What I think is super relevant, is the idea of using distinctive assets as a bridge between channels. As long as the asset creates linkage, you can be freer in creating communication that is truly adapted to the channel. (not only advertising channels, but also touchpoints like instore, packaging, web design, e-commerce etc etc)

This also allows for creating bridging across different markets and segments. Where culture, language, preferences may vary, you can still create a red thread by using distinctive brand assets.

Distinctive assets also allow for bridging over time. From one campaign to the next, from one season to another, from one concept to the next. Even from one CMO to the next.

This final bit, about bridging, feels so relevant. In today’s media landscape – where a brand might want to be present in TV and print, on YouTube AND as a sponsored snapchat filter – finding principles for linking those efforts without missing channel relevance is extremely useful.

One example from Sweden is Triss (scratch card lottery).

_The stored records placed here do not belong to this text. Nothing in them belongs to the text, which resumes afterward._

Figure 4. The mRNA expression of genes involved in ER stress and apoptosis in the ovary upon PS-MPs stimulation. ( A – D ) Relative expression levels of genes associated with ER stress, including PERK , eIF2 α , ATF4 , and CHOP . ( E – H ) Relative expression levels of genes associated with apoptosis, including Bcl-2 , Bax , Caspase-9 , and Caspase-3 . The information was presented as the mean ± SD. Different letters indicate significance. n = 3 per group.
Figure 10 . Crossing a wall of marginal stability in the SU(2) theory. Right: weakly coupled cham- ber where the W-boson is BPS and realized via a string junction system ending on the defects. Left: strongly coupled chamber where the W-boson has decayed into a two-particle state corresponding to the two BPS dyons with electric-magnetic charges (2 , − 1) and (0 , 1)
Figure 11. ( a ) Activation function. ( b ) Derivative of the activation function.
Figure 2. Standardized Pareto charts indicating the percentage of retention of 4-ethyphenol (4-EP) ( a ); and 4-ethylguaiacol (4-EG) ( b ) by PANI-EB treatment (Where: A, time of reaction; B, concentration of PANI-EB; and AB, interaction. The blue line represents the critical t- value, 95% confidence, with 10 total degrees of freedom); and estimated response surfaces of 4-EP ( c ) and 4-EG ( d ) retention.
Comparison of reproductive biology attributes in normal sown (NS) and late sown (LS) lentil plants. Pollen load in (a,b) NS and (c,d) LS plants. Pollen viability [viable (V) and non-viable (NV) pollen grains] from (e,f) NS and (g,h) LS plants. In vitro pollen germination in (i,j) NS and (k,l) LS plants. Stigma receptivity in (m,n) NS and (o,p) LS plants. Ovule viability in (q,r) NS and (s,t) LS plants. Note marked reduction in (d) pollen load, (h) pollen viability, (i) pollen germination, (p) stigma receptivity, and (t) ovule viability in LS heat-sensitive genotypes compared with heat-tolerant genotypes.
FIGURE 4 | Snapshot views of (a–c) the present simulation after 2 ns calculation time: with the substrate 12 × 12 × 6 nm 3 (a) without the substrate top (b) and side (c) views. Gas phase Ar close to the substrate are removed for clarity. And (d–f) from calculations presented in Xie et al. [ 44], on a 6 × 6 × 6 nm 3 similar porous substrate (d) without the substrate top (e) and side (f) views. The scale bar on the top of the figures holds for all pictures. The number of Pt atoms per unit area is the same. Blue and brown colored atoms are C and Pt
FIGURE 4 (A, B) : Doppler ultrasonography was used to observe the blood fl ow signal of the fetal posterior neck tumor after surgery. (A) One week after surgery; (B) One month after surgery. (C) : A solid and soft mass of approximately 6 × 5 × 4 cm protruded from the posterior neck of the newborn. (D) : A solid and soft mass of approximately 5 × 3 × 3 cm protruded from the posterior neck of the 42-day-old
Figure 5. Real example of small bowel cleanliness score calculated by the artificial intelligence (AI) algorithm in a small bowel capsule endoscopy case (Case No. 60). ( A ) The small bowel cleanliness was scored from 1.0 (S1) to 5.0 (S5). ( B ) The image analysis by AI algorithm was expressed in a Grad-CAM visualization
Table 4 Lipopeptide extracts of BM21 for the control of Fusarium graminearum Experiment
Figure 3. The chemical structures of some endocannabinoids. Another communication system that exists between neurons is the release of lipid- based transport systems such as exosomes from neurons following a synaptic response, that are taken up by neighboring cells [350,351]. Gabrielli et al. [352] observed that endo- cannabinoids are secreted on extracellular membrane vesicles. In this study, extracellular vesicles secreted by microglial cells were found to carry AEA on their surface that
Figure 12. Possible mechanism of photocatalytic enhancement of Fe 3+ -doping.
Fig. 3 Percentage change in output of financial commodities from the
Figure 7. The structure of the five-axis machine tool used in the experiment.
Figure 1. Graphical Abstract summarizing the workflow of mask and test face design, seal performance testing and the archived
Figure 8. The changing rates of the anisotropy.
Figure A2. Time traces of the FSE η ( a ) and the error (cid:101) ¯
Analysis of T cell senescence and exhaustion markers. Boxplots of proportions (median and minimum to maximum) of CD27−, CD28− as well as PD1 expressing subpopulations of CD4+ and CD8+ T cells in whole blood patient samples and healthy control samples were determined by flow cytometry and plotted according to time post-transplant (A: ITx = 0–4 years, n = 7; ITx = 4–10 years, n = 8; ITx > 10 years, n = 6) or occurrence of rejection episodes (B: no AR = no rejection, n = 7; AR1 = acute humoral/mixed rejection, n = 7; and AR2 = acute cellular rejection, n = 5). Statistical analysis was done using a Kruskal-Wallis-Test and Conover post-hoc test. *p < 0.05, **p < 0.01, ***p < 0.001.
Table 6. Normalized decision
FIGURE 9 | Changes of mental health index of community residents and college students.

If we start with their current TVC, there are a lot of elements in there. There is a reverse timeline, a protagonist (the lady) and an antagonist (car salesman. There is dialogue, humor, a cool sports car etc etc. But almost all of these elements are of little value as brand assets. They lack fame, they are difficult to build uniqueness on and they are not conveniently transferred to other formats.

But if we look at the final 4 second, the good stuff gets revealed:

  • The colour yellow
  • The “scratched area”
  • The logo
  • The font
  • The logo
  • The sound of scratching

Suddenly you have a great set of assets for bridging.

In OOH, instead of using a photo from the TVC, they go for a copy-based solution: They use colour, scratched area, font, logo, and are able to get the humorous effect in in short copywriting which is adapted to the media. The same setup works for mobile, for snapchat.. Establishing the scratching sound as an asset enables a link to radio advertising.

 

So that is a short summary. I really recommend you buying the full book.

P.S. In a panel discussion after the seminar, I asked Jenni about channels where branding is less salient. (Some people advocate that the “correct” way of working with things like influencers and native is to tone down branding as much as possible.) She was clear in her opinion, that channels where you cannot have tour brand assets present are not relevant channels.

P.P.S. we also briefly touched on the currently discussed Carlsberg Probably [not] the best beer in the world campaign. There has been some debate as to whether tampering with the Probably the best beer in the world tagline asset. Here, Jenni argued that the distinctive asset for Carlsberg is actually just the word probably. That means that the rest of the sentence can be considered message, rather than branding. I had not previously made up my mind on the matter myself, but after hearing this thinking, I would have to agree. Very cleaver reasoning indeed.

thx to Carat and ClearChannel for making the session happen!